> **Consigne**:
Mettez à jour les lignes qui vont du début des données jusqu'à la ligne contenant « PASIEN YANG DIRAWAT », incluse, en remplaçant « FRAMBUESA » par « FRESA » et en laissant tout le reste inchangé.

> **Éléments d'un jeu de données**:
--- --- ---
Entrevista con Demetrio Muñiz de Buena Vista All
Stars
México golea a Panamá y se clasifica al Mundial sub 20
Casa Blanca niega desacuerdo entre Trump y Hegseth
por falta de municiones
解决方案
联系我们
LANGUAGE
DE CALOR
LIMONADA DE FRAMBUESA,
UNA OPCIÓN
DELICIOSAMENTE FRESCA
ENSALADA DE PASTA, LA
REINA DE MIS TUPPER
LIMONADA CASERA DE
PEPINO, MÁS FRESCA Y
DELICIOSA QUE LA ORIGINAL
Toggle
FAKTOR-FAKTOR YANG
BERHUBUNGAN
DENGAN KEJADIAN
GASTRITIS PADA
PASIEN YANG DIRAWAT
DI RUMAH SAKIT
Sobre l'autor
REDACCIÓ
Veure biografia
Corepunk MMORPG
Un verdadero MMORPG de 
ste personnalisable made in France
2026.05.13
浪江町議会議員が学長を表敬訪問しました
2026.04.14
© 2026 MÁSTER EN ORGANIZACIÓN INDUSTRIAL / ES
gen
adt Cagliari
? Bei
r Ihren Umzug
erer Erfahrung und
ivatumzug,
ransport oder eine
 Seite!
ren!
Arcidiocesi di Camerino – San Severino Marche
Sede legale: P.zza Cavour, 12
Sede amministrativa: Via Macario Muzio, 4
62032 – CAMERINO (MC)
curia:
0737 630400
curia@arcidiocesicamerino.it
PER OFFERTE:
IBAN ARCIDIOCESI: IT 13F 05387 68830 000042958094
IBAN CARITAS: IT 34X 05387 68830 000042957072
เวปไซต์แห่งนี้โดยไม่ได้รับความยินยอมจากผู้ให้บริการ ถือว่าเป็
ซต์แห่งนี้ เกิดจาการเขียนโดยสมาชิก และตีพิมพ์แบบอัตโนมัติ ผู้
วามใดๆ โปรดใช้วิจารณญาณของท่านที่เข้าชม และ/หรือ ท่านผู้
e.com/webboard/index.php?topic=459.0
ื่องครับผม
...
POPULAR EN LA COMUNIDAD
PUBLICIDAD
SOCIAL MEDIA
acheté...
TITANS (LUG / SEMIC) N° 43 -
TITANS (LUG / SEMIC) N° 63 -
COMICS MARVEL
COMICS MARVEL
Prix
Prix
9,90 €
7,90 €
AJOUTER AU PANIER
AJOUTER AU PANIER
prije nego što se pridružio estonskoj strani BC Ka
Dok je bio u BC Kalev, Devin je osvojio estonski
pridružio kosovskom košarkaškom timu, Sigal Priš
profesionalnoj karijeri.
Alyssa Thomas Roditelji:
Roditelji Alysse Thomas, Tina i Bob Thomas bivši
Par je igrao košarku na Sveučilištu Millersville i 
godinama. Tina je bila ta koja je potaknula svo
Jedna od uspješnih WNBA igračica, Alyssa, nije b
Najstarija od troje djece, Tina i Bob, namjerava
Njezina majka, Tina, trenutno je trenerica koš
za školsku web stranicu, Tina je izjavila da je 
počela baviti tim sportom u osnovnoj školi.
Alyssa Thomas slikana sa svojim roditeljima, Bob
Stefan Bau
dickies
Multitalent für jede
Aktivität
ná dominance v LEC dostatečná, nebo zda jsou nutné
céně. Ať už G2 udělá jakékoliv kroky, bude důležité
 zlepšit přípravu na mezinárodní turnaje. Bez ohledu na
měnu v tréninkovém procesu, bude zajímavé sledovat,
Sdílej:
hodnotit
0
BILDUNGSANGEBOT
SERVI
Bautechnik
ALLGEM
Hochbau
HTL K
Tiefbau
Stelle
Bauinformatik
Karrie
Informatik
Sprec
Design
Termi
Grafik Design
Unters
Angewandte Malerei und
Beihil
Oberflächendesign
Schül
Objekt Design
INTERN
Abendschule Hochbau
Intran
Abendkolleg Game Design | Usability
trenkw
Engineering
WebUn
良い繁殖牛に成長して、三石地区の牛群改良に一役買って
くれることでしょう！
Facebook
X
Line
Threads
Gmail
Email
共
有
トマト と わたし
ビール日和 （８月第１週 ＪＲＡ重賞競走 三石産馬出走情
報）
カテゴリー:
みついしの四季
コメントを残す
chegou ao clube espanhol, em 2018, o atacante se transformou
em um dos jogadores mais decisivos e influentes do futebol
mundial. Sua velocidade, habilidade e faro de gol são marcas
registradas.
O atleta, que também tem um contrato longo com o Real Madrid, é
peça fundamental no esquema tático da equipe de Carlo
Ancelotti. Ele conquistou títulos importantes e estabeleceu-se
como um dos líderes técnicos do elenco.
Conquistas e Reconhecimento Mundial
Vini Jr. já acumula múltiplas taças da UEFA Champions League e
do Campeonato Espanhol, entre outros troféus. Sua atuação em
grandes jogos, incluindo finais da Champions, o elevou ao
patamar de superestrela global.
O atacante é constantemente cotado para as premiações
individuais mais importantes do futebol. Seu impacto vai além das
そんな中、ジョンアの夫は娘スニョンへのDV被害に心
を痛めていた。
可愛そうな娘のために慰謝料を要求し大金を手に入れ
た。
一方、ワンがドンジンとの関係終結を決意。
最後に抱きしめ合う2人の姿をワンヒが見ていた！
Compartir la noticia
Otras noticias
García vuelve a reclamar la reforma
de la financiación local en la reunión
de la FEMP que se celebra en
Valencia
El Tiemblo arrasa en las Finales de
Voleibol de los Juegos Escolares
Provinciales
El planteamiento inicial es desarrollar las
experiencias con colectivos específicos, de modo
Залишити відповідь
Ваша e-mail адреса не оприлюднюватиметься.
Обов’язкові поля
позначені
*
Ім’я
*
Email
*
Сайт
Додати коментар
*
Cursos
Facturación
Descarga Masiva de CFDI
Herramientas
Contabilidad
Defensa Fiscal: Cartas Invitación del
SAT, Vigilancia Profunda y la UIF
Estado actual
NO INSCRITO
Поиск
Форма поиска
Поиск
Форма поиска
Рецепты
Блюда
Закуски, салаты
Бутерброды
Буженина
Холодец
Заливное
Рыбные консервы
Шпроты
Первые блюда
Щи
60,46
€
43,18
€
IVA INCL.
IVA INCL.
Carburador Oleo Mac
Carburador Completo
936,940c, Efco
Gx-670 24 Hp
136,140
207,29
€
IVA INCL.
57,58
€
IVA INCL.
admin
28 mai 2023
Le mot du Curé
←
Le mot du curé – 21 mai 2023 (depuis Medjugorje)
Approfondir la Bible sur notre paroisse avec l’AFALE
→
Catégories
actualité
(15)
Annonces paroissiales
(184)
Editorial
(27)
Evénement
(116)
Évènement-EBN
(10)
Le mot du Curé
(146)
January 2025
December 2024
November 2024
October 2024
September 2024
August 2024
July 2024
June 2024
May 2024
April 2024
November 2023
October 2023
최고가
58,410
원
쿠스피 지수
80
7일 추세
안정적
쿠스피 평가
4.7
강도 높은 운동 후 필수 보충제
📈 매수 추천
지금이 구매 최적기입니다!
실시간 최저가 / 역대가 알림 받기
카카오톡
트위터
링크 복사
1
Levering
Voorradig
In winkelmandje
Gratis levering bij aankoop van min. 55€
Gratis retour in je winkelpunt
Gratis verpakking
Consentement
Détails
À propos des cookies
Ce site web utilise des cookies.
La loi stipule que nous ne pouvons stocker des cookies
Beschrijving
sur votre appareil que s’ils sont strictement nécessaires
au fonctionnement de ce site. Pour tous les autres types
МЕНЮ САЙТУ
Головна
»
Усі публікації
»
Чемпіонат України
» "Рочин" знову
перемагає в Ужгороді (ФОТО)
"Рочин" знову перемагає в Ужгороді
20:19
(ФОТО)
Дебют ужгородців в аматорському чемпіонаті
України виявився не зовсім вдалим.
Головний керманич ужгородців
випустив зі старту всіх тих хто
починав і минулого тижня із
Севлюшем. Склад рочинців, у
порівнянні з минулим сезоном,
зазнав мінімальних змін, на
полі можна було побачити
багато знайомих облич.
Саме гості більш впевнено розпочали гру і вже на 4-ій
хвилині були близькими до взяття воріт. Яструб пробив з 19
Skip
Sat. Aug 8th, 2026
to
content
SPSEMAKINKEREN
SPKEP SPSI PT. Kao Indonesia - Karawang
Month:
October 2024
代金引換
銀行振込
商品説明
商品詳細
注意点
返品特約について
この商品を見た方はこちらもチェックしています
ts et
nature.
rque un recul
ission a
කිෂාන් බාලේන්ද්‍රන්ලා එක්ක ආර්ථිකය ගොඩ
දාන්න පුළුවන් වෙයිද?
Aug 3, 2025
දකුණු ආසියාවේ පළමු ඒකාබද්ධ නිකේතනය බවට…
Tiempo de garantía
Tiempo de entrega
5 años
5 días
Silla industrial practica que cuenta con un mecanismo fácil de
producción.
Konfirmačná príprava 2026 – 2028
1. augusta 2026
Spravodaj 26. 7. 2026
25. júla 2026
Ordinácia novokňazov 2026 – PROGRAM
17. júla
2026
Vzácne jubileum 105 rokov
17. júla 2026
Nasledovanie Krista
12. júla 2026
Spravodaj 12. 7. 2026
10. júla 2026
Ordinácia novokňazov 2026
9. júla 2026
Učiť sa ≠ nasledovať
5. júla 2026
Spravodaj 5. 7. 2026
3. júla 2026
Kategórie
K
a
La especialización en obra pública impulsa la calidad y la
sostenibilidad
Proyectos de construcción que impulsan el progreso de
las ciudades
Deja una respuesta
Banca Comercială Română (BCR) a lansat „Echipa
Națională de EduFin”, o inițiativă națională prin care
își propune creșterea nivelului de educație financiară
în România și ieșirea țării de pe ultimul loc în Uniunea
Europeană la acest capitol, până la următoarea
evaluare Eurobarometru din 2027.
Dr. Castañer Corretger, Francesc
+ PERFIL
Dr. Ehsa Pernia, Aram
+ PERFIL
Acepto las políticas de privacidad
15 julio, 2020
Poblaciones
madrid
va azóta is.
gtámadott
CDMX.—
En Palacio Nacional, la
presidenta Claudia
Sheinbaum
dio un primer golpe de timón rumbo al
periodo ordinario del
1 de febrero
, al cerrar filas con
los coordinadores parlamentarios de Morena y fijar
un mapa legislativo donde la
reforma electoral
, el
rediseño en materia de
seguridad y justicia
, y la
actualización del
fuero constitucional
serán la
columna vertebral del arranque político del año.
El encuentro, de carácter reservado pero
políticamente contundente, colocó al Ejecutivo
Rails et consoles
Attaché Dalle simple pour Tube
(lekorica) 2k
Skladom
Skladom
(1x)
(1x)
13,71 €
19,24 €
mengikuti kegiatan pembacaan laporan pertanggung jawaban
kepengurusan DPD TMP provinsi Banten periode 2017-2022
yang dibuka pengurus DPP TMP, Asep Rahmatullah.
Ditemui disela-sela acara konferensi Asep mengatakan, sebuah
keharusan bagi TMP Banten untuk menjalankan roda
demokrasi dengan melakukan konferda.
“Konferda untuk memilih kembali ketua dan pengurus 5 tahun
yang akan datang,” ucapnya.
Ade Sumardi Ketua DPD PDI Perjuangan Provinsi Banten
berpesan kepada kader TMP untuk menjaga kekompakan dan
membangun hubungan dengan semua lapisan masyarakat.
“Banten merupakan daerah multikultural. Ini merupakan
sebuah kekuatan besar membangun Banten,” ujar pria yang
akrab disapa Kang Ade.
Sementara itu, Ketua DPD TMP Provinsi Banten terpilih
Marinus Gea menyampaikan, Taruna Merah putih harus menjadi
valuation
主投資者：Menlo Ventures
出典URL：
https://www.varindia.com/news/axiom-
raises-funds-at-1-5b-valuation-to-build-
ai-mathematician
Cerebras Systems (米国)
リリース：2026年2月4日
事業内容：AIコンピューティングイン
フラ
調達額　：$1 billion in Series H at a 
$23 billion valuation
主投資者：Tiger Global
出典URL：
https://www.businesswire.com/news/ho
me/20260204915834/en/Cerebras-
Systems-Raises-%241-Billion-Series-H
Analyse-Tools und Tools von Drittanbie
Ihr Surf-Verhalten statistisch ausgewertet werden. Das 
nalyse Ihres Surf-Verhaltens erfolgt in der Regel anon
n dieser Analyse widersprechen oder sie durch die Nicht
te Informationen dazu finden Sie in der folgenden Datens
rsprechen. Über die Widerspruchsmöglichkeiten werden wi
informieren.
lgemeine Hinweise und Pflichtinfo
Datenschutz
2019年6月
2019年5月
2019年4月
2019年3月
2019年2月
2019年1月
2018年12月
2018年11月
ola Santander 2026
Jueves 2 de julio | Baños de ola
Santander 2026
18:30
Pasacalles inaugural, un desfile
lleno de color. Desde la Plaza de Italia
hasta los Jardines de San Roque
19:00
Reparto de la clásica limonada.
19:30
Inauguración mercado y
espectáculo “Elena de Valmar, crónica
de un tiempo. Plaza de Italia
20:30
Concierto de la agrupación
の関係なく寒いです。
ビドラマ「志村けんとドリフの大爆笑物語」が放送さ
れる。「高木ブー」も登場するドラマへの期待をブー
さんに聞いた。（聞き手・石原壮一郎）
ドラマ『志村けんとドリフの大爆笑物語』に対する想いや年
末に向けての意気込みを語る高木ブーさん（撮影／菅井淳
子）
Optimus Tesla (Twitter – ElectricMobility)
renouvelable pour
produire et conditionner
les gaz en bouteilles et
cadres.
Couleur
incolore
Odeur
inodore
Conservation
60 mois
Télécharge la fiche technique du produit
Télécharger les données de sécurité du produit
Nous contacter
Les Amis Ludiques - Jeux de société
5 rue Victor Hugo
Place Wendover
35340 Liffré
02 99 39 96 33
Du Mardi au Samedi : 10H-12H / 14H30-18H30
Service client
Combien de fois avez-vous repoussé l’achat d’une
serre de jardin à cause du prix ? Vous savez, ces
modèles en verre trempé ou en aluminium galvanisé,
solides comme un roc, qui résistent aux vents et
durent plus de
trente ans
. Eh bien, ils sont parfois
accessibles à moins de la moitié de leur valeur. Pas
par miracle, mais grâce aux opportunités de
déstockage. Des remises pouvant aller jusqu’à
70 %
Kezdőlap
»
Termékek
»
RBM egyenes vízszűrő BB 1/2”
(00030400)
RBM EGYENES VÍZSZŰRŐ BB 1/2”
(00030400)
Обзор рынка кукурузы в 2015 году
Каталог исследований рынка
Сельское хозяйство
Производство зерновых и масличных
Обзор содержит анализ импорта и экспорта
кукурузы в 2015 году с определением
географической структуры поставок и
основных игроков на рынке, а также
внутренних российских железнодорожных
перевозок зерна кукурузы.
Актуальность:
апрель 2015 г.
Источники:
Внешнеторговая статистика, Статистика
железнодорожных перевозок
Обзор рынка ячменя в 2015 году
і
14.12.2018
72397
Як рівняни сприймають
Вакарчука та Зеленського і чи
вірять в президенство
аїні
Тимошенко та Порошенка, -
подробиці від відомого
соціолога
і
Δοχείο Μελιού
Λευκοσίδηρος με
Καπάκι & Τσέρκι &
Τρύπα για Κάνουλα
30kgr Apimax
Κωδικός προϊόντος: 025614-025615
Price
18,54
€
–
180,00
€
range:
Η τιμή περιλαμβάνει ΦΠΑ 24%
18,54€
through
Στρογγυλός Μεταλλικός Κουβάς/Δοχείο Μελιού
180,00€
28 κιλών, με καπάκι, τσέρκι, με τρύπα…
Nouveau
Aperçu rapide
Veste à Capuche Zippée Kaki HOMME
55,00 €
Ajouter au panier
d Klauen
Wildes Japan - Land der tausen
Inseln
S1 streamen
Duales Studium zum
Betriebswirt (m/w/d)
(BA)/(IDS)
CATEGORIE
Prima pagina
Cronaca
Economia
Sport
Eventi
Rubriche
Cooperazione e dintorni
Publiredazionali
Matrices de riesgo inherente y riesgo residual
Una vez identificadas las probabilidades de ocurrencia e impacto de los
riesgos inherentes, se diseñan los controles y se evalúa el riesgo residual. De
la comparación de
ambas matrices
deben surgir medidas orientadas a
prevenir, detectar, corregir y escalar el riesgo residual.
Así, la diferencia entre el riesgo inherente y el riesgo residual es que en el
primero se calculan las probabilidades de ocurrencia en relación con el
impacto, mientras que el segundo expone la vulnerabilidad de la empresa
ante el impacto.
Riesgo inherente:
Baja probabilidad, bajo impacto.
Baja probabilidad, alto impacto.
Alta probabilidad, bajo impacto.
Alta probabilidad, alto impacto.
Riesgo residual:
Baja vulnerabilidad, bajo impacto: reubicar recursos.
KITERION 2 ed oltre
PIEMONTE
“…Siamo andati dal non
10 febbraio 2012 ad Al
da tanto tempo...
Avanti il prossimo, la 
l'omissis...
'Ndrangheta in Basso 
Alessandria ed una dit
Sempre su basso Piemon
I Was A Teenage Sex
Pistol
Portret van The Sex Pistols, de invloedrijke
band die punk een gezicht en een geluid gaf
--- --- ---
> **Réponse attendue**:
Entrevista con Demetrio Muñiz de Buena Vista All
Stars
México golea a Panamá y se clasifica al Mundial sub 20
Casa Blanca niega desacuerdo entre Trump y Hegseth
por falta de municiones
解决方案
联系我们
LANGUAGE
DE CALOR
LIMONADA DE FRESA,
UNA OPCIÓN
DELICIOSAMENTE FRESCA
ENSALADA DE PASTA, LA
REINA DE MIS TUPPER
LIMONADA CASERA DE
PEPINO, MÁS FRESCA Y
DELICIOSA QUE LA ORIGINAL
Toggle
FAKTOR-FAKTOR YANG
BERHUBUNGAN
DENGAN KEJADIAN
GASTRITIS PADA
PASIEN YANG DIRAWAT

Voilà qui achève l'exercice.